Her journey leads her from the Australian east coast to the far north, but it is the people she meets, not the destinations, that teach her what it is to belong.
Swallow the Air is an unforgettable story of living in a torn world and finding the thread to help sew it back together.
Aboriginal girl May Gibson's mother tragically took her own life, leaving May and older brother Billy behind. The two now find themselves living with their Aunt, a woman dependent on alcohol and abused by her boyfriend until Billy defends the woman who took the two orphaned children into her home. Billy walked out, while May stayed behind to pick up what little hope remained.
We didn't talk about Mum or our Dad's or all the booze and shit around us, we knew the world in the same way that we knew each other, in the quietness than we shared.
May wants to feel a sense of family once more, her journey taking her back to her ancestral community where her mother once shared her stories. Along her path to family, May encounters others that will shape her, her experiences driving her further into the wide, red land.
Swallow The Air is absolutely breathtaking. An emotional journey of Australia and it's indigenous community through the eyes of a young girl touched by sadness. Never have I felt so moved by any work of fiction. May was a character representative of aspects of our broken country, where Aboriginal communities are left behind while white society moves forward. Her struggle made my heart ache with grief, losing her mother at such a tender age and trying to find that sense of family once more.
The prose is lyrical, yet incredibly haunting. The vividness of May's journey from the mining Town of Wollongong to the far north of Australia truly is a love letter to outback Australia. She sees beauty in the land we take for granted while her vision without a doubt creating wanderlust in readers. Equally exposed to abuse as she is to the kindness strangers, May's spirit shines. She's determined and intelligent, but hasn't been given an opportunity for an education or carefree life that most children are now afforded, so seeks out the family she never knew to learn about herself and her heritage.
Even beyond the storyline, the writing is immaculate. A mixture of lyricism and stark rawness rarely seen in young adult fiction.

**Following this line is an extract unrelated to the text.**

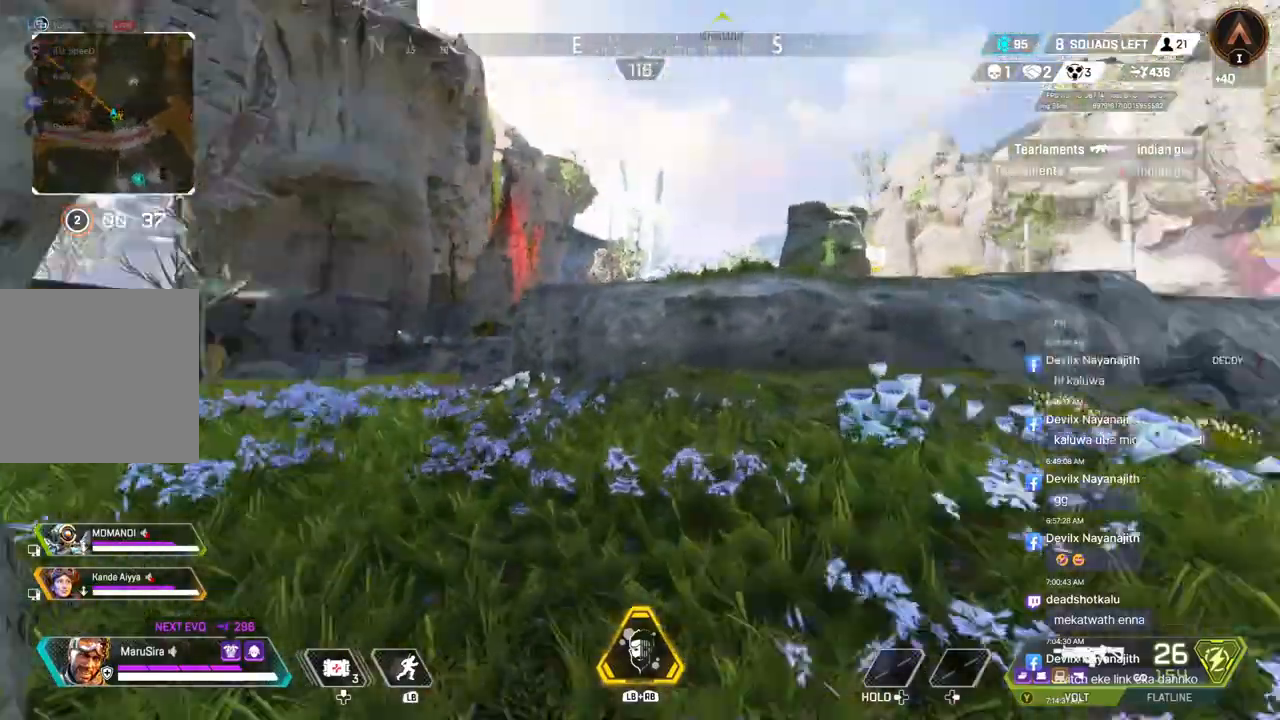
{"buttons": ["A", "B"], "left_stick": "up", "right_stick": "center", "events": [[67, "right_stick", "center"], [133, "B", "down"], [433, "A", "down"]]}
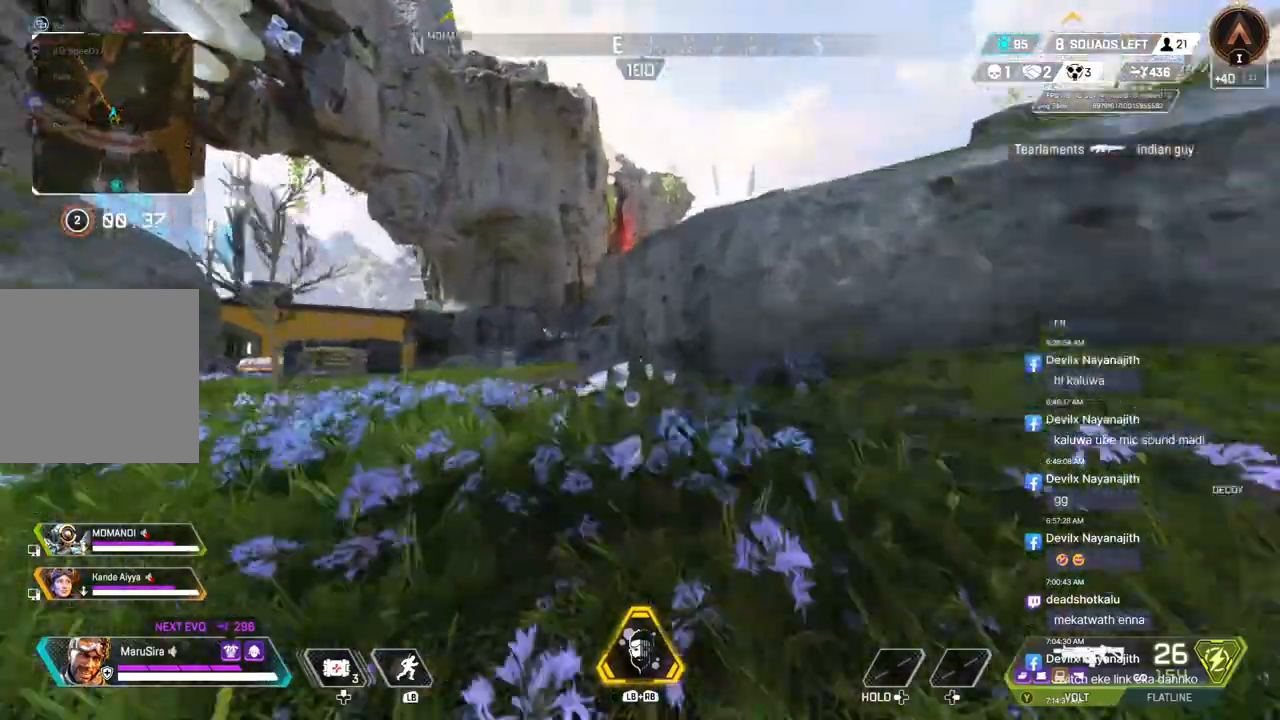
{"buttons": [], "left_stick": "up", "right_stick": "center", "events": [[67, "B", "up"], [100, "A", "up"]]}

Daylight blanching our dreamings, the gritty air fuming back to our noses, engines starting back in our listening, and we remember what we're all really seeing. Beach lines of gutters, trunks of layered windows, metal wings fleeing the sky, and dinner on the stove. We don't mind, because anytime we can leave in our minds.

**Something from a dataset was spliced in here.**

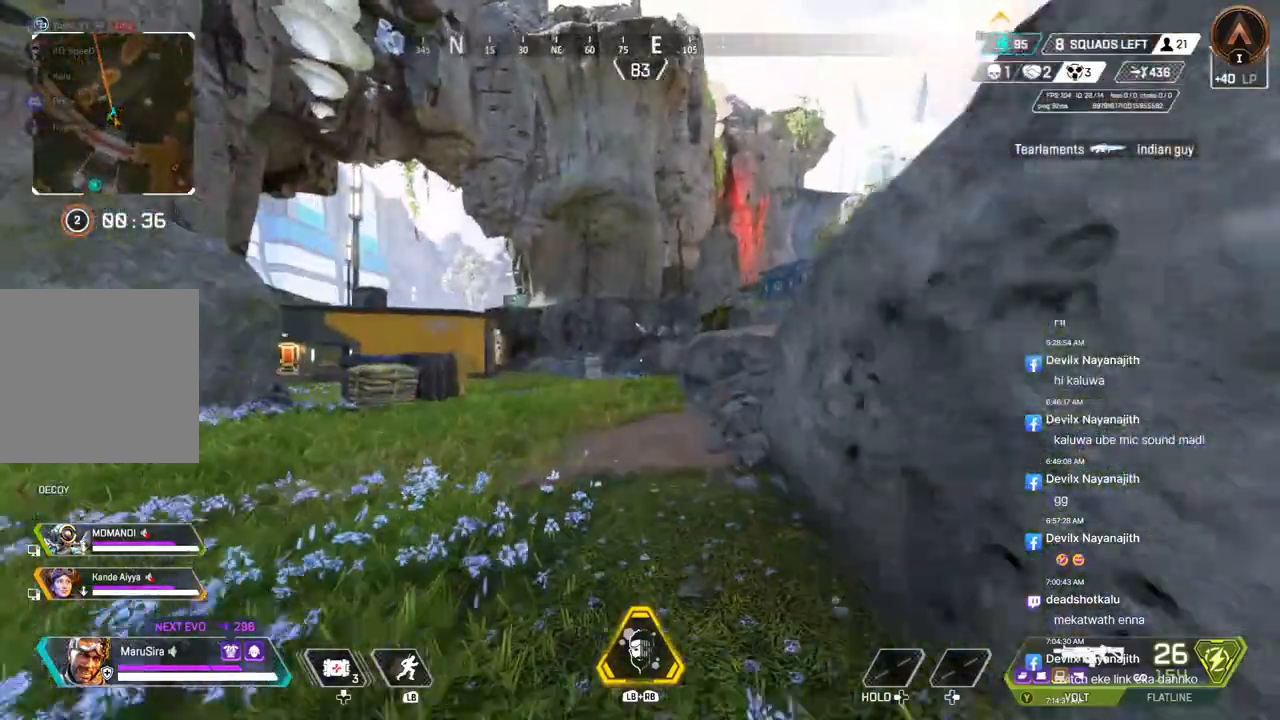
{"buttons": [], "left_stick": "up", "right_stick": "center", "events": []}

One of the realities May also faces is how Indigenous Australians can be treated by our police, authorities and our communities. May's life isn't a stereotype, she's a young woman that society as a whole has neglected, representing our traditional land owners that have been overlooked. May's journey to search for her white father makes for an incredibly emotional read, finding herself, finding who she is and rising above the issues that plague her community and forging her own path.
Swallow The Air is a must read, in particular for fellow Australians who love fictional stories that are true to life. May's story is heartbreaking, poignant and joyful and I loved each and every moment of her journey. It's a love letter to our wide, red land despite our issues and differences. Tara June Winch is a phenomenal author who places the reader on the road to self discovery along with May, where you will share the sadness and hope of this remarkable young lady.
The Final Verdict
Kelly loved Swallow The Air and urges you all to buy a copy. Or ten. If you need more diversity within your young adult, a quiet lyricism and a storyline that will stay with you long after the final page is turned, buy it.